Bean went back to the window. “Yep, there he goes. Crawling back to wherever—wait! Is that your daddy on the street?”
“Oh no,” Ruby said, rushing to the window, praying nothing would happen to her father. The conversation went on for a few minutes with Bean’s father pointing at the store and yelling. Ruby’s father pulled him under an eave, out of the rain.
“If something was going to happen, don’t you think your daddy would already have done it?” Ruby said.
Finally the two parted and Ruby sighed. She heard footsteps up the back stairs, but her father didn’t stop at the apartment.

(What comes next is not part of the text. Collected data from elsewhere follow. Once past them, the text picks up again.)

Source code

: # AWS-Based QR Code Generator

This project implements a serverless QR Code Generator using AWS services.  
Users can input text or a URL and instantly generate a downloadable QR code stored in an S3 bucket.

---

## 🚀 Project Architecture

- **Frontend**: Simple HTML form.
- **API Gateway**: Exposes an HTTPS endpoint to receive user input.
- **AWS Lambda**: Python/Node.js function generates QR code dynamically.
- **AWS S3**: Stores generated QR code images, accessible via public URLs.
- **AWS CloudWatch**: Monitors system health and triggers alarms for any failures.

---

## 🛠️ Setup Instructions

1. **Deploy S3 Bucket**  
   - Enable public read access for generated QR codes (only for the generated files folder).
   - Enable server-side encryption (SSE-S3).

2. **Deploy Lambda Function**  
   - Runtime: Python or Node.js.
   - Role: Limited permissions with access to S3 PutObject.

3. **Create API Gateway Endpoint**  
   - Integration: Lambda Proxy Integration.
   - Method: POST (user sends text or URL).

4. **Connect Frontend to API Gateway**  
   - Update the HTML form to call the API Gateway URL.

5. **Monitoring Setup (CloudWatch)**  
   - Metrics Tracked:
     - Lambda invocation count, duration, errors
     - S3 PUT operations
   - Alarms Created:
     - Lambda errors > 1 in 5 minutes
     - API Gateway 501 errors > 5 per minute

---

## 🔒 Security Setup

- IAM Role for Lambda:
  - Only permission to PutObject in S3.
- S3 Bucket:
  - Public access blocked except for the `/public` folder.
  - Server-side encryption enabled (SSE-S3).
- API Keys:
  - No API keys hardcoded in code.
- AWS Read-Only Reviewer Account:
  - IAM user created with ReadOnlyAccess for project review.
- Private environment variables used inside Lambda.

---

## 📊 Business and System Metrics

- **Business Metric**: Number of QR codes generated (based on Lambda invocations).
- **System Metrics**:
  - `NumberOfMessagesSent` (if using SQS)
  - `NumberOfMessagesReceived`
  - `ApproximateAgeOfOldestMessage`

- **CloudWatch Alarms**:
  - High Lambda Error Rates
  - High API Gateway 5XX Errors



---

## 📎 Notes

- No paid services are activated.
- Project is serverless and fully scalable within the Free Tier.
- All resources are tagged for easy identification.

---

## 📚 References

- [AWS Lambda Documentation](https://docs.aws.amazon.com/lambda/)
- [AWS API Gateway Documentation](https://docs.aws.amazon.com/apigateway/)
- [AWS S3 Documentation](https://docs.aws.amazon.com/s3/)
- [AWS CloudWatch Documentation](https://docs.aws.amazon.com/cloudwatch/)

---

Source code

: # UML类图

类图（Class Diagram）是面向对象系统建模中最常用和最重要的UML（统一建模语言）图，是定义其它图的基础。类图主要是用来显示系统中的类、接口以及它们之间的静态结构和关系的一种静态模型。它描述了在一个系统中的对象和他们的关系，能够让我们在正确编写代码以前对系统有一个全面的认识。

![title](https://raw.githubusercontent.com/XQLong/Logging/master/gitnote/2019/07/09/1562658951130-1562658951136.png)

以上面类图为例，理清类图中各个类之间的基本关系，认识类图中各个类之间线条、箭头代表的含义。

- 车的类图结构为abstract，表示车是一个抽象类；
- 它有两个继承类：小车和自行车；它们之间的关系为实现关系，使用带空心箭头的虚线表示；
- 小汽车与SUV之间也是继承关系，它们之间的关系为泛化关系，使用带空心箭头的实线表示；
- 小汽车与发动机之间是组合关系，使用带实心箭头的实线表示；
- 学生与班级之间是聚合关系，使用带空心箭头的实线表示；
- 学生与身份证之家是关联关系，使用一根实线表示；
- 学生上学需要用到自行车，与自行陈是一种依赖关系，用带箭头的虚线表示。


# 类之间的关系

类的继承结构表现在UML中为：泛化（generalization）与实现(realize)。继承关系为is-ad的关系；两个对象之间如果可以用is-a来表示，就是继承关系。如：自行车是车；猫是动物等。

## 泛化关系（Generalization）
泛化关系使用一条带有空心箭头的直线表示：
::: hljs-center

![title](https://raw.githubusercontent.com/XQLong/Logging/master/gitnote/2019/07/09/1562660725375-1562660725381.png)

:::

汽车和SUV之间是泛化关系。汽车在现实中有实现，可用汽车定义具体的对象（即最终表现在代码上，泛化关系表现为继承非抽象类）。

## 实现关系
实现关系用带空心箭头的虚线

They listened as he continued, then heard a banging on the door above them.
“What do you reckon he’s going to do?” Bean said.
“Maybe Coleman is up there,” Ruby said. She moved toward the door. “You stay here. I need to see what’s going on.”
“No,” Bean said. “I’m going with you.”
“Stay here. I’ll be back in a jiffy.”
45
RUBY STARTS TO TELL THE TRUTH
BEULAH MOUNTAIN, WEST VIRGINIA
SATURDAY, OCTOBER 2, 2004
Ruby awoke with a start, the crack of thunder rolling through the hills like a coal train. At first she couldn’t remember where she was and movement next to her made her think she might still be in Liz and Kelly’s trailer. Lightning flashed and she saw Frances’s face illumined, and it scared her. Then she remembered they were at Charlotte’s house.
“Are you all right?” Frances whispered, throwing back the covers and sitting up.
Frances had always been jumpy, even as a child. Leslie had called her “Linus” because she always needed a security blanket. There didn’t seem to be one big enough.
“Just had a bad dream,” Ruby said.
“You want to tell me about it?”
“No. I can’t.”
Frances began to speak, then held back. Finally she said, “I think you came down here to deal with this, whatever it is. You hid that you wanted to come here from Jerry and me.”
“I didn’t hide anything you didn’t want me to, Frances.”
“What is that supposed to mean?”
Ruby was fully awake now. “It means I gave clues to people all along. But we’d rather believe lies than uncover the truth.”
“I have no earthly idea what you’re talking about, Mother. Are you sure you’re okay?”
“See? You’d rather believe I’m demented.”
“I’m the one who’s asking you to tell me what’s goi
ng on,” Frances said, sounding exasperated.
“Keep your voice down. You want to wake up the whole house?”
“I’m tired of playing cat and mouse. I’m ready to hear your story. Forgiveness drove you down here. Tell me what that means.”
When Ruby didn’t speak, Frances put her head on the pillow and covered up. “Fine. Keep it to yourself.”
Ruby sat up and fiddled with the light. When she couldn’t find the button, Frances rolled over and stretched to turn it on. Ruby leaned over and picked up one of the shoes, holding it in front of her.
“That Marilyn at the store says there were no shoes on the third floor. Now you know that isn’t true.”
“Charlotte took me there yesterday and told me what she thought happened up there.”
“What did she say?”
“That some women were required to visit the room in order to keep getting Esau scrip.”
Ruby looked back at the shoe and traced a finger along the laces. “Remember that day I caught you playing with these?”
“I can’t believe you remember that. It was such a long time ago.”
“But you remember.”
“You yelled at me and it nearly scared me to death. It was uncharacteristic.”
“I apologize. You weren’t doing anything wrong. It’s just that I didn’t want you to be near them. I was mad at myself for not keeping them out of sight. Nobody was supposed to know about these shoes.”
“Why didn’t you get rid of them?”
“I should have. But then I’d still have the memories. These were my one link to the past.”
“That and your steamer trunk. I know this will upset you, but I went through it, trying to figure out where you might have gone.”
Ruby waved a hand. “It’s all right. I understand. It’s just that I thought I’d come here, see what I needed to see, and leave. I didn’t know it would turn into all this hullabaloo.”